Can you reproduce every item below line for line, changing nothing?

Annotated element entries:
## begin
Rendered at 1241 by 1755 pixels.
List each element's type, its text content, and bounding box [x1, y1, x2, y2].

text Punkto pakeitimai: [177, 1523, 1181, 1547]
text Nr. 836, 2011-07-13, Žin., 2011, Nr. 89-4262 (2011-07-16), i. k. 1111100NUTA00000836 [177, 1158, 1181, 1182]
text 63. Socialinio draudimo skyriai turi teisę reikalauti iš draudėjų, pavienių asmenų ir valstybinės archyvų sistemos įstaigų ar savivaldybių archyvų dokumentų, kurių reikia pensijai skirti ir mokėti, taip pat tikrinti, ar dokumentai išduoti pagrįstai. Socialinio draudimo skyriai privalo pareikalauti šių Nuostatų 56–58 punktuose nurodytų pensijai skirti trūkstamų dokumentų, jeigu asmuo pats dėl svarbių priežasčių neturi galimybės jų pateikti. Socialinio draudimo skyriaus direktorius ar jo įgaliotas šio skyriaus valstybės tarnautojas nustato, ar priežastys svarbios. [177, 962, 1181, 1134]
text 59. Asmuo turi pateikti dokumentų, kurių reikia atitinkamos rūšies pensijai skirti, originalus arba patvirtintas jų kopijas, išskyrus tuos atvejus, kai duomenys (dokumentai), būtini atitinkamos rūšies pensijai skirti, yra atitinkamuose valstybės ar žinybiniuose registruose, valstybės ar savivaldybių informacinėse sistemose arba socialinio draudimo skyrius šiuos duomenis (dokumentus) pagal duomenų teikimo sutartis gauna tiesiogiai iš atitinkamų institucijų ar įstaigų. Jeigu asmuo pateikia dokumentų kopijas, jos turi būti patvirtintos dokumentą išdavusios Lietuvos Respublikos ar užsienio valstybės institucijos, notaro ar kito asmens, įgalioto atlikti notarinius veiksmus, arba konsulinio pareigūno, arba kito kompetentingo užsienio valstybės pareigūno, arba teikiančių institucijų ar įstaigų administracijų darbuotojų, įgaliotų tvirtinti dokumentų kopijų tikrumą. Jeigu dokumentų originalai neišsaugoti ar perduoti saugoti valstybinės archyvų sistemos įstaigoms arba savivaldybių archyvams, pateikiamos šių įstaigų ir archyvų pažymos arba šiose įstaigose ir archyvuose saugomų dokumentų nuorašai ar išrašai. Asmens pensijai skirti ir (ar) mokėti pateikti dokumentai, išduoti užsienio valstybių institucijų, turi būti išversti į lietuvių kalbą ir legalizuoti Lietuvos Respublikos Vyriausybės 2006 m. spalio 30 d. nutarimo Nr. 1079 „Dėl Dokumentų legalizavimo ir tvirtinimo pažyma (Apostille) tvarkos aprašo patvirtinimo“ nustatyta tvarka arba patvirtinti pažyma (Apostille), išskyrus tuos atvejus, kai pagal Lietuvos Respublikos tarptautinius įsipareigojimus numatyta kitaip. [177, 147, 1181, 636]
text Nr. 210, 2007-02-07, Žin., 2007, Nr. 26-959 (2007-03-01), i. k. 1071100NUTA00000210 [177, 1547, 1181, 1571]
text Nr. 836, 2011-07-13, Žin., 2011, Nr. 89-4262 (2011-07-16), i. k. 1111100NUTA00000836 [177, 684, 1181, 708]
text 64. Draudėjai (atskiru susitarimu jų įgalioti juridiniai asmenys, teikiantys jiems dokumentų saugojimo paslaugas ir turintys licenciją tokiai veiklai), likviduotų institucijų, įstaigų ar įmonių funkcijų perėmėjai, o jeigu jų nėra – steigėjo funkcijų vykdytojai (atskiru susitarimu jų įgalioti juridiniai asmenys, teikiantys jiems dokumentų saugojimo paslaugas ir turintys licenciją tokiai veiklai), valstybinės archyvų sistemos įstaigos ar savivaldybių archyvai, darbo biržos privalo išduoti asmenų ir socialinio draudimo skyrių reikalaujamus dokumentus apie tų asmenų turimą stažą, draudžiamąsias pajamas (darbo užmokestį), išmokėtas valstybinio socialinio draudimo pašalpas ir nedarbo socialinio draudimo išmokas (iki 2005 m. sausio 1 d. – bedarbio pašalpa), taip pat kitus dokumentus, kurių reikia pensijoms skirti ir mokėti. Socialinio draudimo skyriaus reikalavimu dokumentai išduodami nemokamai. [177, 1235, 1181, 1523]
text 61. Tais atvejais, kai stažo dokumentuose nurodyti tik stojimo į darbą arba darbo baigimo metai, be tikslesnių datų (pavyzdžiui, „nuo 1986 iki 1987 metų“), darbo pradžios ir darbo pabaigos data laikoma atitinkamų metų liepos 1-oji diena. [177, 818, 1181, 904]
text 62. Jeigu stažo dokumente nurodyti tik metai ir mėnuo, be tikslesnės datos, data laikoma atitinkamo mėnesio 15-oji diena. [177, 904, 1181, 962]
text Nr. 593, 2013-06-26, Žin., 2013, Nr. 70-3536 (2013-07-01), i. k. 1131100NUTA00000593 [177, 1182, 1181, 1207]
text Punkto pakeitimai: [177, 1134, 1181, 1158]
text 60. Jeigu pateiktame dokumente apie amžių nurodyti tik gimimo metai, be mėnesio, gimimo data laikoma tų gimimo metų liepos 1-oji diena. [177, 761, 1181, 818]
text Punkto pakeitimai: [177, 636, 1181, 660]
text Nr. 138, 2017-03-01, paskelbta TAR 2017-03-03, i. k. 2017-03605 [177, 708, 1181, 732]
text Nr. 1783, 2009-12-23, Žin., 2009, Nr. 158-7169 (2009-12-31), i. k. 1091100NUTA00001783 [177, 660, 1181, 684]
## end
| Answer to the task |
Rendered at 1241 by 1755 pixels.
List each element's type, its text content, and bounding box [x1, y1, x2, y2].

text Punkto pakeitimai: [177, 1523, 1181, 1547]
text Nr. 836, 2011-07-13, Žin., 2011, Nr. 89-4262 (2011-07-16), i. k. 1111100NUTA00000836 [177, 1158, 1181, 1182]
text 63. Socialinio draudimo skyriai turi teisę reikalauti iš draudėjų, pavienių asmenų ir valstybinės archyvų sistemos įstaigų ar savivaldybių archyvų dokumentų, kurių reikia pensijai skirti ir mokėti, taip pat tikrinti, ar dokumentai išduoti pagrįstai. Socialinio draudimo skyriai privalo pareikalauti šių Nuostatų 56–58 punktuose nurodytų pensijai skirti trūkstamų dokumentų, jeigu asmuo pats dėl svarbių priežasčių neturi galimybės jų pateikti. Socialinio draudimo skyriaus direktorius ar jo įgaliotas šio skyriaus valstybės tarnautojas nustato, ar priežastys svarbios. [177, 962, 1181, 1134]
text 59. Asmuo turi pateikti dokumentų, kurių reikia atitinkamos rūšies pensijai skirti, originalus arba patvirtintas jų kopijas, išskyrus tuos atvejus, kai duomenys (dokumentai), būtini atitinkamos rūšies pensijai skirti, yra atitinkamuose valstybės ar žinybiniuose registruose, valstybės ar savivaldybių informacinėse sistemose arba socialinio draudimo skyrius šiuos duomenis (dokumentus) pagal duomenų teikimo sutartis gauna tiesiogiai iš atitinkamų institucijų ar įstaigų. Jeigu asmuo pateikia dokumentų kopijas, jos turi būti patvirtintos dokumentą išdavusios Lietuvos Respublikos ar užsienio valstybės institucijos, notaro ar kito asmens, įgalioto atlikti notarinius veiksmus, arba konsulinio pareigūno, arba kito kompetentingo užsienio valstybės pareigūno, arba teikiančių institucijų ar įstaigų administracijų darbuotojų, įgaliotų tvirtinti dokumentų kopijų tikrumą. Jeigu dokumentų originalai neišsaugoti ar perduoti saugoti valstybinės archyvų sistemos įstaigoms arba savivaldybių archyvams, pateikiamos šių įstaigų ir archyvų pažymos arba šiose įstaigose ir archyvuose saugomų dokumentų nuorašai ar išrašai. Asmens pensijai skirti ir (ar) mokėti pateikti dokumentai, išduoti užsienio valstybių institucijų, turi būti išversti į lietuvių kalbą ir legalizuoti Lietuvos Respublikos Vyriausybės 2006 m. spalio 30 d. nutarimo Nr. 1079 „Dėl Dokumentų legalizavimo ir tvirtinimo pažyma (Apostille) tvarkos aprašo patvirtinimo“ nustatyta tvarka arba patvirtinti pažyma (Apostille), išskyrus tuos atvejus, kai pagal Lietuvos Respublikos tarptautinius įsipareigojimus numatyta kitaip. [177, 147, 1181, 636]
text Nr. 210, 2007-02-07, Žin., 2007, Nr. 26-959 (2007-03-01), i. k. 1071100NUTA00000210 [177, 1547, 1181, 1571]
text Nr. 836, 2011-07-13, Žin., 2011, Nr. 89-4262 (2011-07-16), i. k. 1111100NUTA00000836 [177, 684, 1181, 708]
text 64. Draudėjai (atskiru susitarimu jų įgalioti juridiniai asmenys, teikiantys jiems dokumentų saugojimo paslaugas ir turintys licenciją tokiai veiklai), likviduotų institucijų, įstaigų ar įmonių funkcijų perėmėjai, o jeigu jų nėra – steigėjo funkcijų vykdytojai (atskiru susitarimu jų įgalioti juridiniai asmenys, teikiantys jiems dokumentų saugojimo paslaugas ir turintys licenciją tokiai veiklai), valstybinės archyvų sistemos įstaigos ar savivaldybių archyvai, darbo biržos privalo išduoti asmenų ir socialinio draudimo skyrių reikalaujamus dokumentus apie tų asmenų turimą stažą, draudžiamąsias pajamas (darbo užmokestį), išmokėtas valstybinio socialinio draudimo pašalpas ir nedarbo socialinio draudimo išmokas (iki 2005 m. sausio 1 d. – bedarbio pašalpa), taip pat kitus dokumentus, kurių reikia pensijoms skirti ir mokėti. Socialinio draudimo skyriaus reikalavimu dokumentai išduodami nemokamai. [177, 1235, 1181, 1523]
text 61. Tais atvejais, kai stažo dokumentuose nurodyti tik stojimo į darbą arba darbo baigimo metai, be tikslesnių datų (pavyzdžiui, „nuo 1986 iki 1987 metų“), darbo pradžios ir darbo pabaigos data laikoma atitinkamų metų liepos 1-oji diena. [177, 818, 1181, 904]
text 62. Jeigu stažo dokumente nurodyti tik metai ir mėnuo, be tikslesnės datos, data laikoma atitinkamo mėnesio 15-oji diena. [177, 904, 1181, 962]
text Nr. 593, 2013-06-26, Žin., 2013, Nr. 70-3536 (2013-07-01), i. k. 1131100NUTA00000593 [177, 1182, 1181, 1207]
text Punkto pakeitimai: [177, 1134, 1181, 1158]
text 60. Jeigu pateiktame dokumente apie amžių nurodyti tik gimimo metai, be mėnesio, gimimo data laikoma tų gimimo metų liepos 1-oji diena. [177, 761, 1181, 818]
text Punkto pakeitimai: [177, 636, 1181, 660]
text Nr. 138, 2017-03-01, paskelbta TAR 2017-03-03, i. k. 2017-03605 [177, 708, 1181, 732]
text Nr. 1783, 2009-12-23, Žin., 2009, Nr. 158-7169 (2009-12-31), i. k. 1091100NUTA00001783 [177, 660, 1181, 684]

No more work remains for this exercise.